*Clare’s Dylan Downes. Photograph: Martin Connolly
Fergal Lynch has experience of Munster Final day as a player and now a manager, neither occasion had a successful outcome.
In 2008, he was introduced from the bench for Mike McNamara’s senior side who lost out to a Liam Sheedy managed Tipperary on a scoreline of 2-21 0-19 at the Gaelic Grounds. Eleven years on, it was back to Pairc na nGael, Liam Sheedy still dons the bainisteoir bib for the Premier County and for Lynch the result was yet again defeat as Limerick’s minors had six points to spare over the Clare outfit he is now manager of.
With eighteen minutes on the clock, Clare missed a 65 that had it went between the posts would have given them a four point lead. Instead, Limerick would hit the next four scores on the bounce, all from Cathal O’Neill to give them the lead for the first time in the game, they would hold on to this advantage for the remainder of the contest.
“I’ve been here as a player and now first time being here as a manager, we didn’t perform to our ability and when you go 0-05 0-02 up and have a chance to go to 0-06 but they come back and get a couple of scores to come level and go ahead before first time that was a real killer, it was in our hands to push on but unfortunately we didn’t,” a disappointed Lynch stated moments after the final whistle.
Shane Meehan’s goal at the conclusion of the third quarter was the lift Clare had been craving, their momentum was short lived with Aidan O’Connor teeing up Patrick O’Donovan on Limerick’s next attack for their first and only green flag.
“It looked like we were going to come back a bit but it’s that period of time that players usually lose their concentration and the run of themselves, that’s what happened us, it happened to Cork against us two weeks ago. We had the opportunities and the simple things didn’t go our way today, the pick-ups, catches, our hooks and blocks, in fairness Limerick were a lot hungrier on the day and the scoreline proved that in the end,” the Clooney/Quin clubman reflected.
He felt the struggle of Clare’s attack to keep possession in their grasp came from Limerick’s reaction to their style of play. “They reacted to how we were playing, it takes a while for teams to adjust on what style we are playing. In fairness to them, they had the time to do it and made a couple of positional changes that made a difference, it tied up our two best forwards on the day and the two lads gave it everything they had and they always do for Clare. Shane scored 1-02 and Diarmuid scored 0-02 which is not a bad return for a Munster Final”.
When asked if he considered the Treaty County to be a more physical team, Fergal replied, “Limerick are no bigger than us, they do the same English, Irish and Maths in school as what we do, maybe they’re eating different spuds. We’ve some fairly physical lads and in fairness to them, they did their best out there and it just wasn’t to be, there’s 34 lads in the dressing room and they’re gutted, the dream is always to win a Munster Final and unfortunately that dream is over today”.
In their meeting earlier this month, three points separated them at the final whistle, on Munster Final day the gap had extended to six points which the primary school principal attributed their neighbour’s hunger, reactions on the breaking ball and tactics for.

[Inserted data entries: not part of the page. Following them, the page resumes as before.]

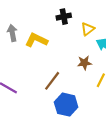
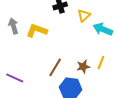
brown star: (84, 63) -> (83, 67), moved

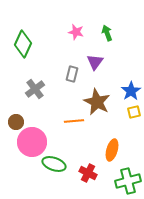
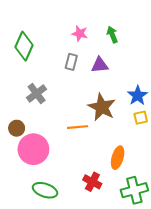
purple triangle: (95, 62) -> (100, 65), turned 48
gray rectangle: (72, 74) -> (71, 62), moved
green ellipse: (54, 164) -> (45, 190), moved

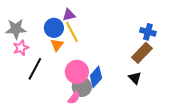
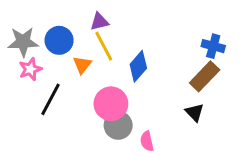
blue circle: (54, 28) -> (59, 40), moved
blue diamond: (96, 77) -> (138, 66), moved
pink semicircle: (74, 98) -> (147, 141), moved, turned 128

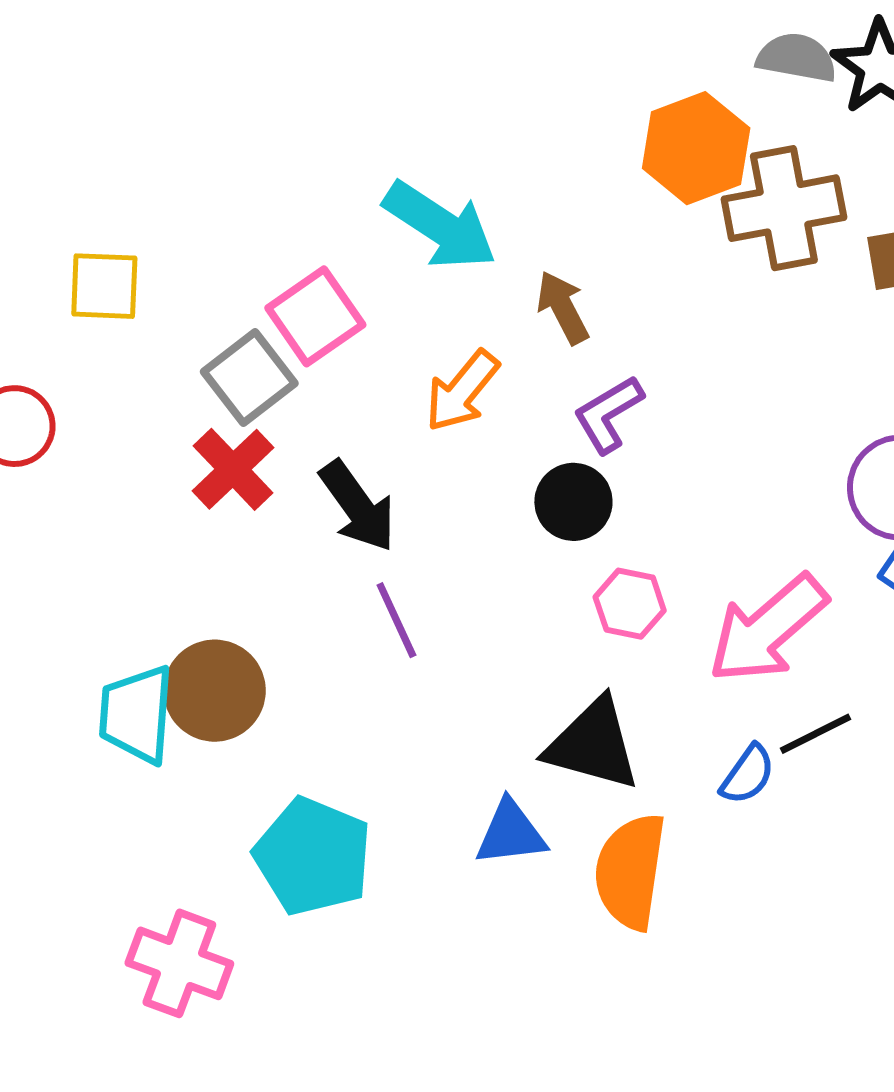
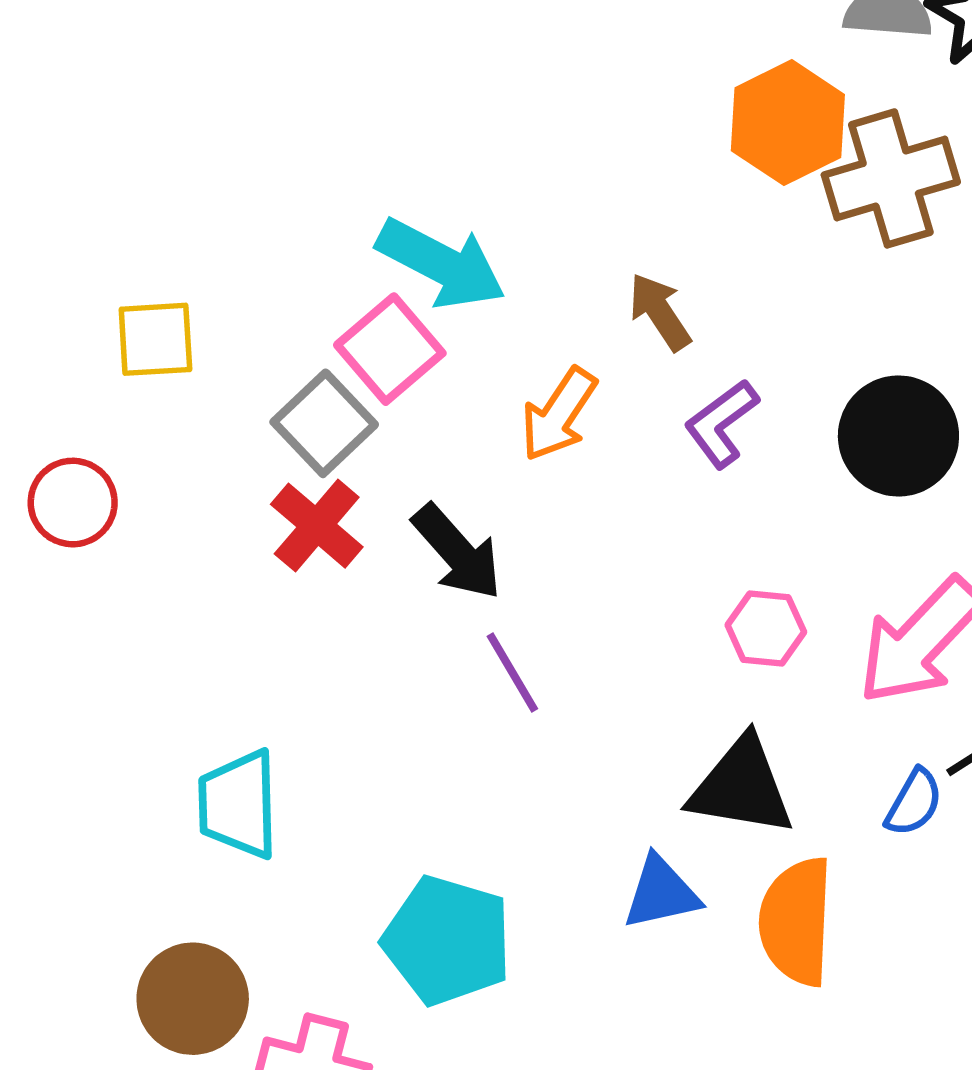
cyan arrow: (440, 226) -> (441, 264), moved
black circle: (573, 502) -> (898, 436), moved, size x1.4
brown circle: (215, 691) -> (193, 999), moved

“Limerick did bring the better hunger to be honest, we were talking during the week to try bring a better intensity and be on the breaks with them and to be honest we were beaten up a stick on the breaks, that really defined the game and it defined us because at the end it’s not really what we’re about and we proved it before that we’re very good in those tactical areas and we weren’t today”.
They face Kilkenny this Saturday at 3pm in Semple Stadium in round one of the Electric Ireland All-Ireland quarter-final round one.